As Covid-19 precautions forced people into “bubbles” of family or close friends, tour providers and hotel programming directors adapted, crafting exclusive, bespoke experiences. Now that travelers have seen the perks of a private guide and more personal attention, it will be hard to go back to larger, one-size-fits-all operations.
“Since the rollout of vaccines, my requests for multigenerational family trips with private home, private tours, private everything have just gone off the charts,” said Debbie Misajon, a Hawaii travel advisor and owner of the Coconut Traveler. “I don’t think that will go away for a while.”
When Turtle Bay Resort reopens on July 1, there will be a suite of new experiences, including a private outdoor movie screening with a digital projector, a private cultural tour of Oahu’s North Shore and a “surf with a pro” outing where guests can learn various skills and techniques from a seasoned expert.
“Coming out of the pandemic, we see guests wanting fresh air and wanting to get out and do a variety of things,” said Turtle Bay managing director Tom Donovan. “We’ve put a lot of focus into enhancing our programs and offering unique, memorable experiences.”
Kaanapali Beach Hotel recently launched a voyaging academy offering guests a deep dive into the Hawaiian traditions of ocean sailing and wayfinding. A recent renovation at the Four Seasons Resort Hualalai included the construction of a dedicated center for five staff marine biologists. The center will offer guest programming, including a junior marine biologist experience and the opportunity to hire a marine biologist for a day who will accompany guests on hikes, snorkeling and other excursions.
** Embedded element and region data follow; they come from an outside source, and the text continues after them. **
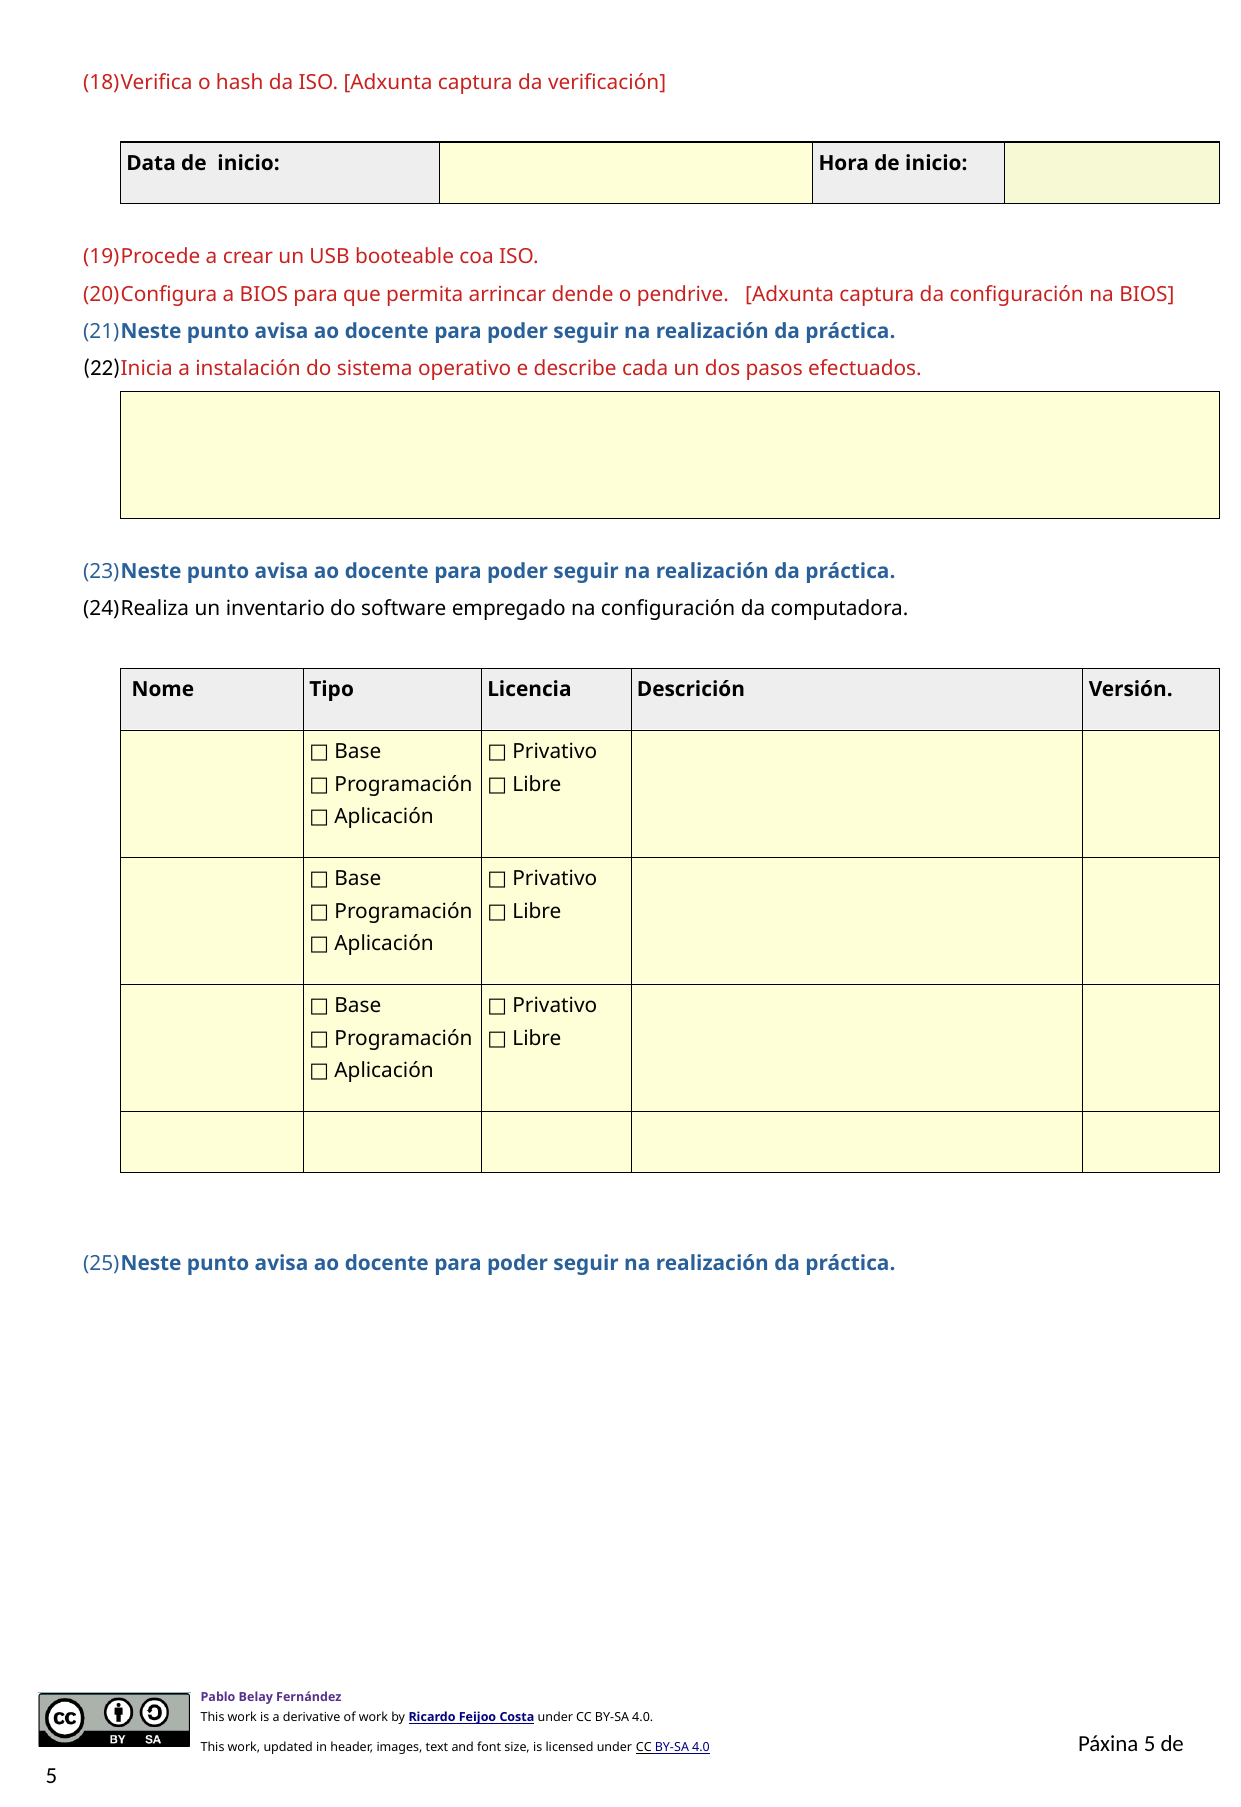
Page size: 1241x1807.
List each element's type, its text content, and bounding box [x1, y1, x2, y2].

table_header [440, 143, 812, 203]
list Verifica o hash da ISO. [Adxunta captura da verificación] [83, 67, 1197, 95]
table_cell □ Privativo □ Libre [482, 731, 631, 857]
table_cell [632, 1112, 1082, 1172]
table_cell [1083, 1112, 1219, 1172]
table_cell [632, 858, 1082, 983]
list Inicia a instalación do sistema operativo e describe cada un dos pasos efectuados. [83, 353, 1197, 382]
table_cell [121, 985, 303, 1111]
table_cell [632, 731, 1082, 857]
table_header [121, 392, 1219, 518]
table_header Tipo [304, 669, 481, 729]
list Neste punto avisa ao docente para poder seguir na realización da práctica. [83, 556, 1197, 584]
list Realiza un inventario do software empregado na configuración da computadora. [83, 593, 1197, 622]
table_cell □ Privativo □ Libre [482, 858, 631, 983]
table_header Hora de inicio: [813, 143, 1004, 203]
list Configura a BIOS para que permita arrincar dende o pendrive. [Adxunta captura da configuración na BIOS] [83, 279, 1197, 307]
table_cell [1083, 858, 1219, 983]
table_header Licencia [482, 669, 631, 729]
table_cell □ Base □ Programación □ Aplicación [304, 731, 481, 857]
table_cell [1083, 985, 1219, 1111]
table_header Nome [121, 669, 303, 729]
table_header Descrición [632, 669, 1082, 729]
table_cell [482, 1112, 631, 1172]
table_cell [632, 985, 1082, 1111]
table_cell [1083, 731, 1219, 857]
table_cell [121, 1112, 303, 1172]
table_cell [121, 731, 303, 857]
table_header [1005, 143, 1219, 203]
table_cell [304, 1112, 481, 1172]
table_cell □ Privativo □ Libre [482, 985, 631, 1111]
table_header Versión. [1083, 669, 1219, 729]
picture [37, 1691, 191, 1749]
list Neste punto avisa ao docente para poder seguir na realización da práctica. [83, 1248, 1197, 1276]
list Neste punto avisa ao docente para poder seguir na realización da práctica. [83, 316, 1197, 344]
table_cell [121, 858, 303, 983]
list Procede a crear un USB booteable coa ISO. [83, 241, 1197, 270]
table_cell □ Base □ Programación □ Aplicación [304, 858, 481, 983]
table_cell □ Base □ Programación □ Aplicación [304, 985, 481, 1111]
table_header Data de inicio: [121, 143, 439, 203]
Analysts say it’s still unclear if demand for such experiences will persist even when all of the emergency orders and social distancing have faded away.
“The jury is still out on touring,” Haas said. “The early indication is that people are more likely to try to be in a self-defined bubble and are still looking for smaller groups and more personalized experiences.”
Misajon, for one, believes the trend toward more tailored experiences unique to the Islands is not going away.
“It’s really interesting how many families I’m seeing that are coming and doing everything as a bespoke experience,” Misajon said. “My clients are very interested in more curated programs. They want to meet a native Hawaiian and learn about the ahupuaa [land division] system or the fish ponds. There’s been a great revival of interest in Hawaii, especially with international destinations still restricted. People are coming, and it’s great for travel agents.”